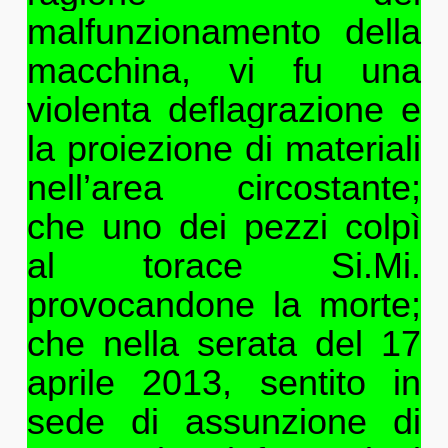
malfunzionamento della
macchina, vi fu una
violenta deflagrazione e
la proiezione di materiali
nell’area circostante;
che uno dei pezzi colpì
al torace Si.Mi.
provocandone la morte;
che nella serata del 17
aprile 2013, sentito in
sede di assunzione di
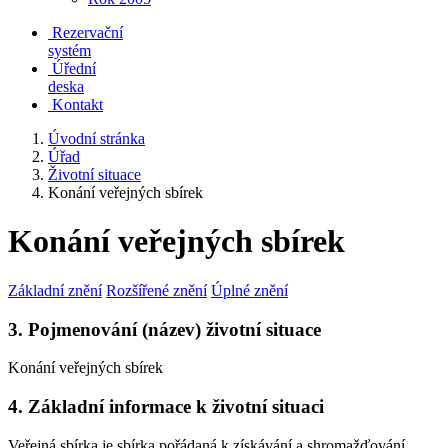
Rezervační
systém
Úřední
deska
Kontakt
Úvodní stránka
Úřad
Životní situace
Konání veřejných sbírek
Konání veřejných sbírek
Základní znění
Rozšířené znění
Úplné znění
3. Pojmenování (název) životní situace
Konání veřejných sbírek
4. Základní informace k životní situaci
Veřejná sbírka
je sbírka pořádaná k získávání a shromažďování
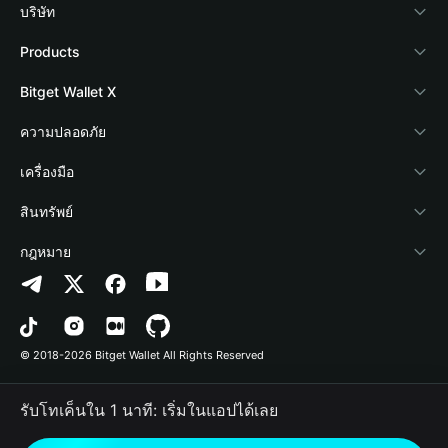
บริษัท
เกี่ยวกับ Bitget Wallet
Products
Blog
Crypto Card
Bitget Wallet X
Academy
Stablecoin Earn
นักพัฒนา
ความปลอดภัย
ข่าวสารด้านคริปโต
Payfi Crypto
เชื่อมต่อ Wallet
Protection Fund
เครื่องมือ
ศูนย์ช่วยเหลือ
Crypto Swap API
Bitget Wallet Pay
เทคโนโลยีความปลอดภัย
ซื้อคริปโต
สินทรัพย์
ติดต่อเรา
Altcoin Season Index
ลิสต์โปรเจกต์
การตรวจจับการอนุญาต
Arbitrum
กฎหมาย
ทรัพยากรข้อมูลของแบรนด์
Prediction Markets
การตรวจจับสัญญา
Avalanche
นโยบายความเป็นส่วนตัว
อาชีพ
DApp
การโอนเป็นชุด
Bitcoin
ข้อตกลงในการใช้บริการ
© 2018-2026 Bitget Wallet All Rights Reserved
การยืนยันช่องทางอย่างเป็นทางการ
Trade
BNB Chain
Risk Disclosure
รับโทเค็นใน 1 นาที: เริ่มในแอปได้เลย
RWA
Polygon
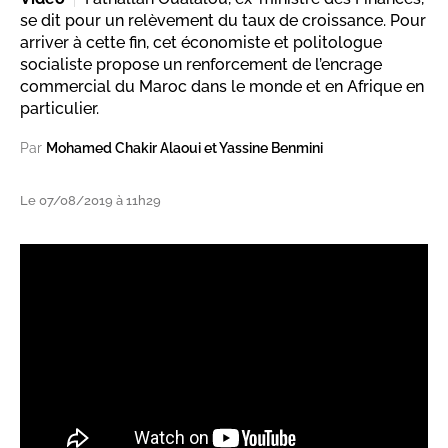
se dit pour un relèvement du taux de croissance. Pour
arriver à cette fin, cet économiste et politologue
socialiste propose un renforcement de l’encrage
commercial du Maroc dans le monde et en Afrique en
particulier.
Par
Mohamed Chakir Alaoui et Yassine Benmini
Le 07/08/2019 à 11h29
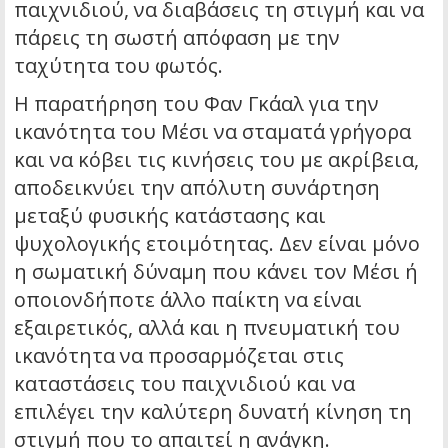
παιχνιδιού, να διαβάσεις τη στιγμή και να
πάρεις τη σωστή απόφαση με την
ταχύτητα του φωτός.
Η παρατήρηση του Φαν Γκάαλ για την
ικανότητα του Μέσι να σταματά γρήγορα
και να κόβει τις κινήσεις του με ακρίβεια,
αποδεικνύει την απόλυτη συνάρτηση
μεταξύ φυσικής κατάστασης και
ψυχολογικής ετοιμότητας. Δεν είναι μόνο
η σωματική δύναμη που κάνει τον Μέσι ή
οποιονδήποτε άλλο παίκτη να είναι
εξαιρετικός, αλλά και η πνευματική του
ικανότητα να προσαρμόζεται στις
καταστάσεις του παιχνιδιού και να
επιλέγει την καλύτερη δυνατή κίνηση τη
στιγμή που το απαιτεί η ανάγκη.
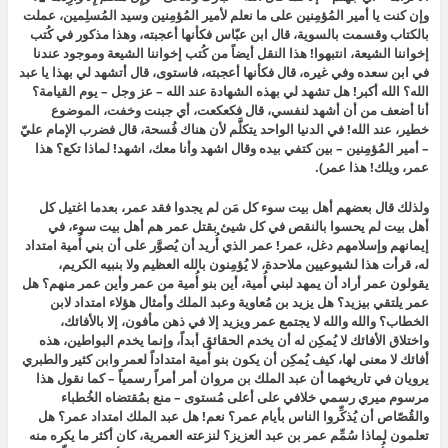
وإن كنت يا أمير المُؤمِنين على ما نعلم لأمير المُؤمِنين وسيد المُسلِمين، عملت
بالكتاب وقسمت بالسوية، قال ابن عبّاس فكأنها أعجبته، وهذا مذكور في كُتب
إخواننا الشيعة، انتبهوا! هذا النقل أيضاً من كُتب إخواننا الشيعة وموجود عندنا
في ابن سعده وفي غيره، قال فكأنها أعجبته، فاستوى، قال أتشهد لي بهذا يا عبد
الله؟ الله أكبر! هل تشهد لي بهذه الشهادة عند الله – عز وجل – يوم القيامة؟
أنا أضعف من أن أشهد لنفسي، قال فكعكعت، أي جبنت وخفت، الموضوع
خطير، عند الله! في الدنيا الواحد يتكلَّم لأن هناك فُسحة، قال فضرب الإمام عليّ
– أمير المُؤمِنين – بين كتفي بيده وقال اشهد وأنا معك، اشهد! لماذا تكع؟ هذا
عمر، ويلك! هذا عمر).
ولذلك قال بعضهم
أهل بيت سوء كل مَن لم يجدوا فقد عمر
، بعدما اغتيل كل
أهل بيت لم يحسوا بالنقص في كل شيئ بقتل عمر هم أهل بيت سوء، في
إيمانهم وإسلامهم دغل، عمر! عمر الذي أُريد أن يُصوَّر على أن بني أُمية امتداد
له، قرأت هذا لشيوعيين ملاحدة، لا يُؤمِنون بالله العظيم ولا بنبيه الكريم،
يقولون
عمر أراد أن يمهد لبني أُمية
، أين بنو أُمية من عمر وأين عمر منهم؟ هل
عمر يلتقي بيزيد؟ هل يزيد بن مُعاوية وعبد الملك وأمثال
هؤلاء امتداد لابن
الخطاب؟ والله والله لا يجتمع عمر ويزيد إلا في ذهن مأفون، إلا بالأفائك،
واختلاق الأفائك لا يُمكِن له أن يخدم ال
حقائق أبداً، وإنما يخدم البواطين، هذه
أفائك لا معنى لها، كيف يُمكِن أن يكون بنو أُمية امتداداً لعمر وابن كثير والطبري
يرويان في تاريخهما أن عبد الملك بن مروان أمر أمراً رسمياً – كما نقول هذا
مرسوم ميري رسمي خلافي على أعلى مُستوى – منع بمُقتضاه الخُطباء
والقُصّاص أن يُذكِّروا الناس بأيام عمر؟ نعم! هل عبد الملك امتداد عمر؟ هل
تعلمون لماذا سُمِّم عمر بن عبد العزيز؟ لنزعته العمرية، كان أكثر ما يكره منه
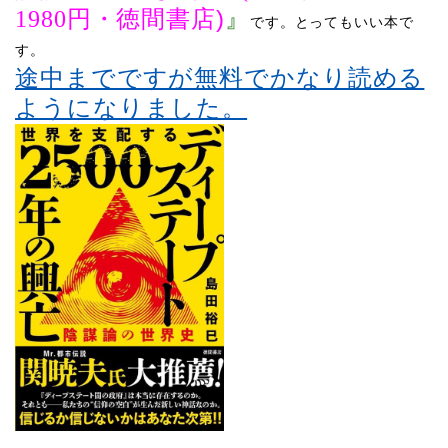
)
1980
円・徳間書店
』
です。
とってもいい本で
す。
途中までですが無料でかなり読める
ようになりました。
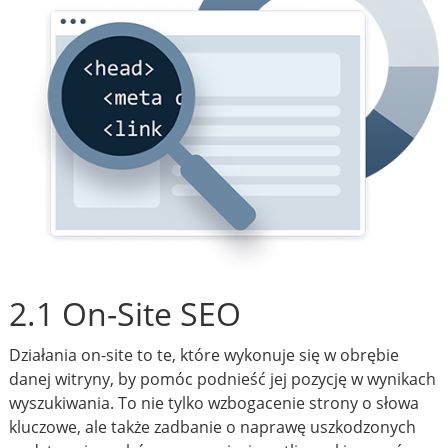
2.1 On-Site SEO
Działania on-site to te, które wykonuje się w obrębie
danej witryny, by pomóc podnieść jej pozycję w wynikach
wyszukiwania. To nie tylko wzbogacenie strony o słowa
kluczowe, ale także zadbanie o naprawę uszkodzonych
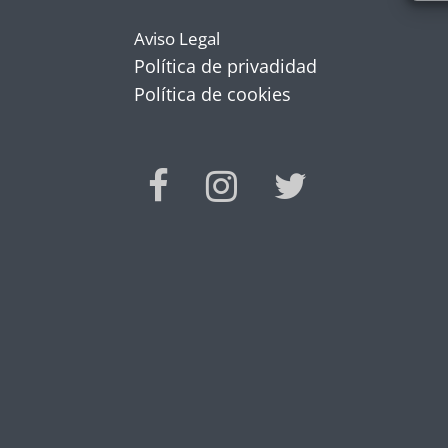
Aviso Legal
Política de privadidad
Política de cookies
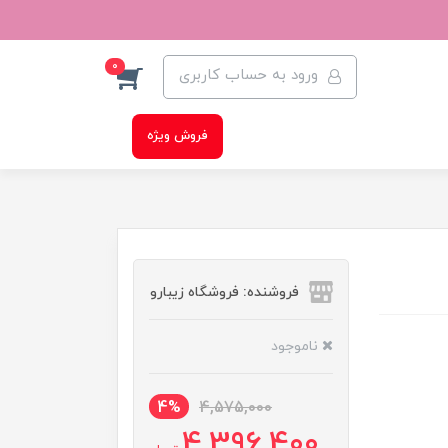
0
ورود به حساب کاربری
فروش ویژه
فروشنده: فروشگاه زیبارو
ناموجود
4%
4,575,000
4,396,400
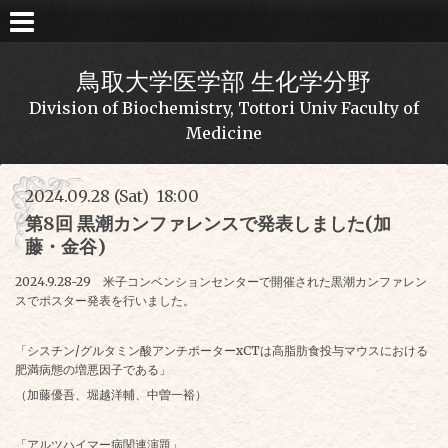
鳥取大学医学部 生化学分野
Division of Biochemistry, Tottori Univ Faculty of
Medicine
2024.09.28 (Sat) 18:00
第8回 黒潮カンファレンスで発表しました(加
藤・金谷)
2024.9.28-29 米子コンベンションセンターで開催された黒潮カンファレン
スでポスター発表を行いました。
「シスチン/グルタミン酸アンチポーターxCTは高脂肪食投与マウスにおける
肥満病態の増悪因子である」
（加藤優吾、堀越洋輔、中曽一裕）
「アルツハイマー病関連演題」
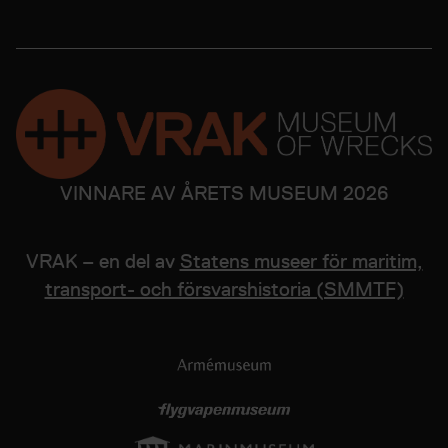
VINNARE AV ÅRETS MUSEUM 2026
VRAK – en del av
Statens museer för maritim,
transport- och försvarshistoria (SMMTF)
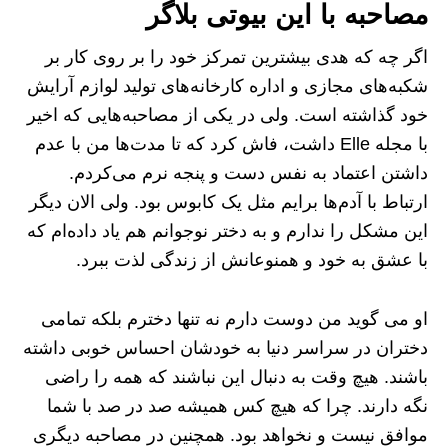
مصاحبه با این بیوتی بلاگر
اگر چه که هدی بیشترین تمرکز خود را بر روی کار بر
شکبه‌های مجازی و اداره کارخانه‌های تولید لوازم آرایش
خود گذاشته است. ولی در یکی از مصاحبه‌هایی که اخیر
با مجله Elle داشت، فاش کرد که تا مدت‌ها من با عدم
داشتن اعتماد به نفس دست و پنجه نرم می‌کردم.
ارتباط با آدم‌ها برایم مثل یک کابوس بود. ولی الان دیگر
این مشکل را ندارم و به دختر نوجوانم هم یاد داده‌ام که
با عشق به خود و همنوعانش از زندگی لذت ببرد.
او می‌ گوید من دوست دارم نه تنها دخترم بلکه تمامی
دختران در سراسر دنیا به خودشان احساس خوبی داشته
باشند. هیچ وقت به‌ دنبال این نباشند که همه را راضی
نگه دارند. چرا که هیچ کس همیشه صد در صد با شما
موافق نیست و نخواهد بود. همچنین در مصاحبه دیگری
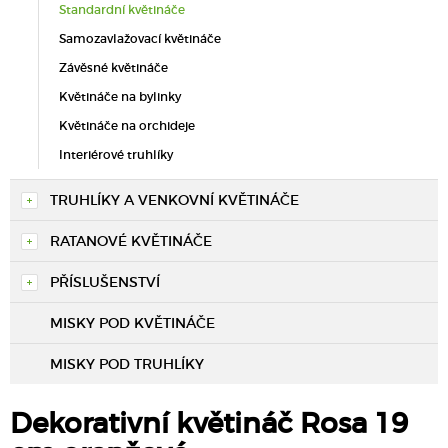
Standardní květináče
Samozavlažovací květináče
Závěsné květináče
Květináče na bylinky
Květináče na orchideje
Interiérové truhlíky
TRUHLÍKY A VENKOVNÍ KVĚTINÁČE
RATANOVÉ KVĚTINÁČE
PŘÍSLUŠENSTVÍ
MISKY POD KVĚTINÁČE
MISKY POD TRUHLÍKY
Dekorativní květináč Rosa 19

> EXERCISE OBJECTIVE:
A single figure is the whole answer here: the number of lines in the records above that include "Wallet".

> EXERCISE SOLUTION:
5